## What this task involves
Return only the number of lines in the material below holding the string "selected".

## Given data
^^^^^^^^
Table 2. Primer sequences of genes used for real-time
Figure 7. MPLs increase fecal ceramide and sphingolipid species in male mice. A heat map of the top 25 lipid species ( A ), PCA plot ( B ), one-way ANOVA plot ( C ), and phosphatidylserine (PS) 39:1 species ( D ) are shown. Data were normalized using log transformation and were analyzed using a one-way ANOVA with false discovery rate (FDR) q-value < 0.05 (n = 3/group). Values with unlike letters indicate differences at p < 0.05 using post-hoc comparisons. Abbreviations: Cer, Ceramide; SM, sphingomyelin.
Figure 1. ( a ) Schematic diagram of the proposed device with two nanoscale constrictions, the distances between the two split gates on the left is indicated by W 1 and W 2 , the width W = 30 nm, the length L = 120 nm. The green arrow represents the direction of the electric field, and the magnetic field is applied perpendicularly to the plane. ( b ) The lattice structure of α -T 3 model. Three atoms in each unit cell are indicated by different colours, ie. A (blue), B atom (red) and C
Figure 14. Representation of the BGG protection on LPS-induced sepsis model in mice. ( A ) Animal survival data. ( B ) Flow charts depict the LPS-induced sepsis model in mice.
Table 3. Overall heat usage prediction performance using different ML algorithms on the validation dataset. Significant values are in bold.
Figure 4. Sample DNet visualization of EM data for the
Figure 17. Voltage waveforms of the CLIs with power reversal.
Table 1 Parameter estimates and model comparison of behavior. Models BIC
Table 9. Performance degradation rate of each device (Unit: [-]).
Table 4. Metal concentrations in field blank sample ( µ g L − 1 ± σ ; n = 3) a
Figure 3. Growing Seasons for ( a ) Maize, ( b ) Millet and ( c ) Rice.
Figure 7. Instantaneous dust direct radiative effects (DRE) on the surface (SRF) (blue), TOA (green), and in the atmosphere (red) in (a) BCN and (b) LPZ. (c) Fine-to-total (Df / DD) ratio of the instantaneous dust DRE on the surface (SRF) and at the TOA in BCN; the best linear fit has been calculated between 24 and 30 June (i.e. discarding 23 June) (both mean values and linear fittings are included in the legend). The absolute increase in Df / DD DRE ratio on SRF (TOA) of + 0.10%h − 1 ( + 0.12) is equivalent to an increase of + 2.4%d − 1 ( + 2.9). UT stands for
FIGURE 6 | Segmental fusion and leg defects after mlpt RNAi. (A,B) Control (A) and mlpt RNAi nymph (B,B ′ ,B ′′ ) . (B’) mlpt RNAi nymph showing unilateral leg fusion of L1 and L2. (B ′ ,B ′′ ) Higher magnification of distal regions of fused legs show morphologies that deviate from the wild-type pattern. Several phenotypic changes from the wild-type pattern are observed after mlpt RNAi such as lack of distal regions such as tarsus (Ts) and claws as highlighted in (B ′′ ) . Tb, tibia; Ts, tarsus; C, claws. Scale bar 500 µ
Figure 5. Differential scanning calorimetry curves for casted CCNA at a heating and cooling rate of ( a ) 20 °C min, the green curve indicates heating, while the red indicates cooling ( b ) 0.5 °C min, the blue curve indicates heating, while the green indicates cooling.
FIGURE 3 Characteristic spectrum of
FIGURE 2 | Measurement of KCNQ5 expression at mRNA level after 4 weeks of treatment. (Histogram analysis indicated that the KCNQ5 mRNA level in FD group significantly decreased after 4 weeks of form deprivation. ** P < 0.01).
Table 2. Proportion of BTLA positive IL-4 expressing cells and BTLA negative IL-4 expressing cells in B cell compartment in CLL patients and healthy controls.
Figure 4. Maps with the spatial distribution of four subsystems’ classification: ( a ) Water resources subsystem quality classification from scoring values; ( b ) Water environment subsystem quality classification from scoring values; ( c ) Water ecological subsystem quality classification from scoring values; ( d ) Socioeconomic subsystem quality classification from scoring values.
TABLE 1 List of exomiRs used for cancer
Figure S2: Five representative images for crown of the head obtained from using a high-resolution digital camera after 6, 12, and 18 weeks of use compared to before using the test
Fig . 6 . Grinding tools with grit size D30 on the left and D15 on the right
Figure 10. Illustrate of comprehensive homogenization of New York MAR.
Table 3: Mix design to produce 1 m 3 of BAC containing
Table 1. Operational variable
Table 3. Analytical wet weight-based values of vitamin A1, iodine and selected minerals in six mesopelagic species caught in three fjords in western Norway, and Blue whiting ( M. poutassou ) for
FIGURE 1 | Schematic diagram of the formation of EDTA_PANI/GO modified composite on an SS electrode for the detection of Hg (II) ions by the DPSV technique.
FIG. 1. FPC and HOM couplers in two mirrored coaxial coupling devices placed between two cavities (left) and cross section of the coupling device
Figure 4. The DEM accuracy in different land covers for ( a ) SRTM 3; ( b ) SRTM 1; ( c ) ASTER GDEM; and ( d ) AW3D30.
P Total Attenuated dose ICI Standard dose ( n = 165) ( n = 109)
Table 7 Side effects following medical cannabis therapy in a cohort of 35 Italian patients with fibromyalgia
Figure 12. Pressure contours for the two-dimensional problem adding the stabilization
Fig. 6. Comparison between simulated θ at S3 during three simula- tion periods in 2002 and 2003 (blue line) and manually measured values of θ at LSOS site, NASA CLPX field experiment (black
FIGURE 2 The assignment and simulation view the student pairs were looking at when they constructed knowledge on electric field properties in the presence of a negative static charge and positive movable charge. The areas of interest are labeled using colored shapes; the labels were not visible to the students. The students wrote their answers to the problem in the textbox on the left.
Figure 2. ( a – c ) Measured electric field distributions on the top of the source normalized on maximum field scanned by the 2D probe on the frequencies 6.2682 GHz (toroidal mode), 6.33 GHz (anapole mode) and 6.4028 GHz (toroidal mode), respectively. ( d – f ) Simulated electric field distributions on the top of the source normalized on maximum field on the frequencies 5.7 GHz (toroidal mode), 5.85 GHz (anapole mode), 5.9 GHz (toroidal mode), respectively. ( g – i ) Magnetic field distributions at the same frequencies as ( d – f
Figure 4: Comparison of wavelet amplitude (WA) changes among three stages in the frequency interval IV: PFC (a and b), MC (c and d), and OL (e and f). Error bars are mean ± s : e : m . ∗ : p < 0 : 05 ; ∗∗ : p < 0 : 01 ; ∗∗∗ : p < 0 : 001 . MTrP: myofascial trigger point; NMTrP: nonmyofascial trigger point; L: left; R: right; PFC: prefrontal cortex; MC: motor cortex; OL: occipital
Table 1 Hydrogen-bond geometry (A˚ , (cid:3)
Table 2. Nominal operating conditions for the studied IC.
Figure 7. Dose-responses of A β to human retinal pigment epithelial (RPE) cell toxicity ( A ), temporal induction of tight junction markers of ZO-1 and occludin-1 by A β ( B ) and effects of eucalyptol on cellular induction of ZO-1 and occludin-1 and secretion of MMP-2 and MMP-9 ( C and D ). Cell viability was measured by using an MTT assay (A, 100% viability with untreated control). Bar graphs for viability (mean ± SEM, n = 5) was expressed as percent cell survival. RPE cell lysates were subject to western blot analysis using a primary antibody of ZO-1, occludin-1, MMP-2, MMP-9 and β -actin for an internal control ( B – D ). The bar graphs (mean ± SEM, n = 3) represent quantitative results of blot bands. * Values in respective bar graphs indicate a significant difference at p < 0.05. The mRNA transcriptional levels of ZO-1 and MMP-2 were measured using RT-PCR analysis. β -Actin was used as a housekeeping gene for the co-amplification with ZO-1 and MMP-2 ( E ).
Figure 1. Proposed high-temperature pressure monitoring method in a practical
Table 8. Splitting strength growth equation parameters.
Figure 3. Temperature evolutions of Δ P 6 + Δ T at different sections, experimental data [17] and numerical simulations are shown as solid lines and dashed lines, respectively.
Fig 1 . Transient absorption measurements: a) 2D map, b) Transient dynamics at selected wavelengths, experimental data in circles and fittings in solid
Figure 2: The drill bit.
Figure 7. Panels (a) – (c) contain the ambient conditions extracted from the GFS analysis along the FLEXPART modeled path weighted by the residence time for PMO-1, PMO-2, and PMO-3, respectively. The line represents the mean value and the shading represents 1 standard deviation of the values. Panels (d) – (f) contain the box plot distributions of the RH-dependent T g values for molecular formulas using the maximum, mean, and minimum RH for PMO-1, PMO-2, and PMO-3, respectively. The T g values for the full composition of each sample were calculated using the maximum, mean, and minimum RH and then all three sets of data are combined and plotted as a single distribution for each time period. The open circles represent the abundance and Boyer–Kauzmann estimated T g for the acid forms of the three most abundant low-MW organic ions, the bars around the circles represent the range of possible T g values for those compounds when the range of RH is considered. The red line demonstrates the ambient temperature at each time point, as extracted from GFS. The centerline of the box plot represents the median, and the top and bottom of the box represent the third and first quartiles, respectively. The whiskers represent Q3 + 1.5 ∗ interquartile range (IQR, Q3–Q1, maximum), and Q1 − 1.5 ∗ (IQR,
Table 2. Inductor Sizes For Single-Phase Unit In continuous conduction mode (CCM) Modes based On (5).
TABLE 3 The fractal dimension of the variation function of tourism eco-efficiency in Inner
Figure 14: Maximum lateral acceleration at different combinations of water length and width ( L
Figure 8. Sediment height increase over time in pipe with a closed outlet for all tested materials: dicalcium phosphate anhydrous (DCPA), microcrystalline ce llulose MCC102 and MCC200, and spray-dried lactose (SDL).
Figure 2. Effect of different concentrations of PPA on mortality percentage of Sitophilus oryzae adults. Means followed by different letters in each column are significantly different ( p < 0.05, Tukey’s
^^^^^^^^
## Answer for this exercise
2